À 20h40, un briefing d’un général de l’armée, Yaron, a eu lieu : il a dit que les miliciens ne savaient pas quoi faire des hommes, des femmes et des enfants. Ils sont préoccupés par le fait qu’ils n’ont trouvé aucun terroriste, ce qui les amène à se demander ce qu’ils allaient faire de la population qu’ils avaient raflée.

À ce stade, les Israéliens étaient divisés sur la question de savoir si l’opération devait se poursuivre ou non. D’une part, un commandant pensait que les choses étaient « peut-être allées trop loin », d’autre part, un autre commandant était impressionné par le travail des miliciens et qu’ils devaient continuer, comme ils l’appelaient, à « faire le ménage » jusqu’à 5 heures du matin le lendemain. Après avoir demandé un autre bulldozer pour « démolir les structures illégales », les Israéliens l’ont accordé sans condition aux Phalangistes. 

Le vendredi 17 septembre, le massacre systémique a continué. Les bulldozers sont au travail : ils creusent des fosses communes et empilent les corps dans des camions juste à l’extérieur des camps. Les « structures illégales », qui sont des bâtiments habités, sont détruites afin que les corps soient enterrés sous les décombres. Au plus fort de cette série de massacres, 400 miliciens étaient impliqués.

Le samedi 18 à 6 heures du matin, des haut-parleurs passant dans les camps ordonnaient aux civils de céder à la milice, de sortir de chez eux et de se rendre. À ce moment-là, on rapporte qu’un millier de personnes sortent de chez elles en file. Les miliciens soutenus par Israël prenaient certains civils dans la file et les exécutaient sur place, tandis que d’autres étaient traînés dans des camions près de l’ambassade du Koweït et enlevés… pour ne plus jamais être retrouvés. 

À 9 heures du matin, des journalistes et des médias internationaux sont entrés dans les camps et ont trouvé des piles de corps gisant sur le sol, dont beaucoup étaient mutilés et non identifiables.
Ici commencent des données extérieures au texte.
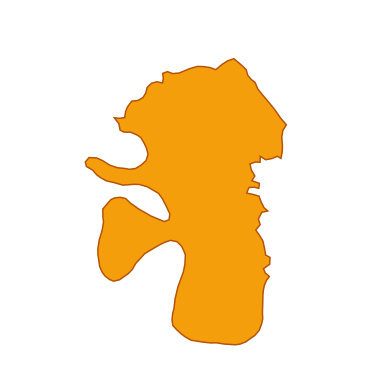 Cruzeiro do Iguaçu, Paraná, Brazil, rotated 200°
{"feature_id": "56859067B4540369409073", "entity_name": "Cruzeiro do Iguaçu", "entity_type": "district", "adm_level": 2, "iso_a3": "BRA", "parent_name": "Brazil", "parent_adm1": "Paraná", "projection": "mercator", "projection_center": [-53.122, -25.597], "detail": "fine", "context": "isolated", "style": "filled", "palette": "amber", "viewbox_px": 384, "rotation_deg": 200, "n_neighbors": 0, "source": "geoboundaries", "source_scale": "gbopen_adm2", "svg_char_len": 2236}
<svg xmlns="http://www.w3.org/2000/svg" viewBox="0 0 384 384"><g transform="rotate(200 192 192)"><path d="M126.3,287.4L134.3,291.9L139.8,295.9L144.4,298.9L153.2,304.1L159.7,307.8L165.4,311.3L170.3,316.6L175.1,318.1L179.6,320.8L182.9,325.5L188.3,327.9L198.2,331.6L203.4,327.4L207.2,322.5L211.5,315.1L217.8,315.1L224.7,313.6L230.0,311.8L236.6,306.9L244.8,299.4L250.6,296.7L256.3,296.7L260.1,293.4L257.8,288.9L257.0,284.4L262.6,283.6L267.2,280.4L269.9,275.0L269.3,269.2L270.4,263.9L274.2,259.5L279.8,256.7L281.7,250.0L281.9,244.7L280.7,238.8L285.7,236.3L290.4,235.2L284.1,231.2L280.8,225.6L276.5,225.0L269.9,227.2L262.7,226.7L258.7,225.6L253.3,221.2L249.7,217.5L246.2,212.4L245.9,205.8L249.1,199.8L253.1,194.8L258.4,192.0L263.4,191.1L270.4,189.3L278.3,189.1L286.6,190.9L293.3,191.4L300.6,189.1L302.5,183.6L299.9,179.9L292.9,178.6L287.5,175.6L282.8,174.2L276.5,173.2L267.9,174.2L259.4,174.8L253.4,177.4L249.2,179.4L243.9,181.1L235.6,181.6L223.1,179.3L217.6,175.6L211.9,170.4L205.4,163.9L204.1,158.1L208.0,154.7L222.5,155.4L236.6,157.9L246.1,160.5L252.1,163.2L257.8,162.4L262.7,160.0L265.7,157.0L270.0,145.5L267.2,138.0L265.0,133.9L263.9,128.5L263.2,123.5L262.8,115.3L261.0,106.3L259.0,101.0L253.3,90.4L249.1,86.0L245.2,83.4L239.8,81.6L235.1,81.4L230.1,84.7L223.8,93.8L221.5,99.1L220.5,105.4L215.3,118.0L208.0,127.0L204.4,131.2L200.7,135.2L195.7,139.2L189.0,140.2L183.3,137.5L179.6,134.0L176.7,130.5L173.9,121.5L172.8,114.0L172.8,98.1L171.4,86.1L169.1,76.3L168.7,71.7L167.1,65.0L164.2,59.9L159.0,57.2L153.9,55.1L148.7,53.5L142.1,52.4L129.9,54.8L123.0,56.5L117.5,58.6L109.6,60.2L99.2,63.2L94.7,65.6L90.4,69.4L83.9,78.7L81.5,85.2L81.5,92.2L82.2,97.1L84.5,102.6L88.2,113.8L90.1,119.3L91.3,124.0L92.0,128.5L91.8,134.4L90.4,139.0L95.4,141.0L98.6,144.4L94.3,150.6L96.3,157.2L101.2,157.9L104.8,164.2L108.6,170.2L112.9,173.7L119.1,178.1L116.8,184.7L120.4,189.3L119.5,196.8L114.3,200.1L119.0,201.9L123.5,206.2L127.7,211.0L133.9,210.6L140.2,209.7L140.1,215.6L135.2,217.8L130.5,218.3L131.6,223.2L139.7,223.1L138.4,228.5L143.8,233.0L147.1,238.2L142.6,241.9L138.2,243.3L140.1,248.9L133.9,247.5L128.4,250.7L124.2,254.7L119.9,254.0L121.1,261.2L123.0,266.9L126.4,274.2L127.7,280.9L126.3,287.4Z" fill="#f59e0b" stroke="#b45309" stroke-width="1.5"/></g></svg>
De nombreuses tombes ont été creusées à faible profondeur, laissant apparaître des parties de cadavres.

Vers 10 heures, les miliciens ont quitté le camp et les Israéliens sont restés à l’écart de la “scène” pour ne pas être accusés de quoi que ce soit, refusant toute responsabilité et niant toute implication dans la catastrophe.

« Par la suite, la zone a été fermée, et seuls quelques journalistes ont pu entrer et décrire ce qu’ils ont trouvé. L’un d’entre eux a décrit comment de nombreux corps des morts avaient été gravement mutilés : de jeunes hommes avaient été castrés, certaines personnes avaient été scalpées… »

Dans une déclaration cruelle et impitoyable, le Premier ministre Menachem Begin a commenté le massacre, à l’époque, en disant qu’il s’agissait de « goyim tuant des goyim », le mot hébreu pour les non-juifs. 

Ils l’ont fait, en réalité, sur ordre d’Israël et avec des armes israéliennes.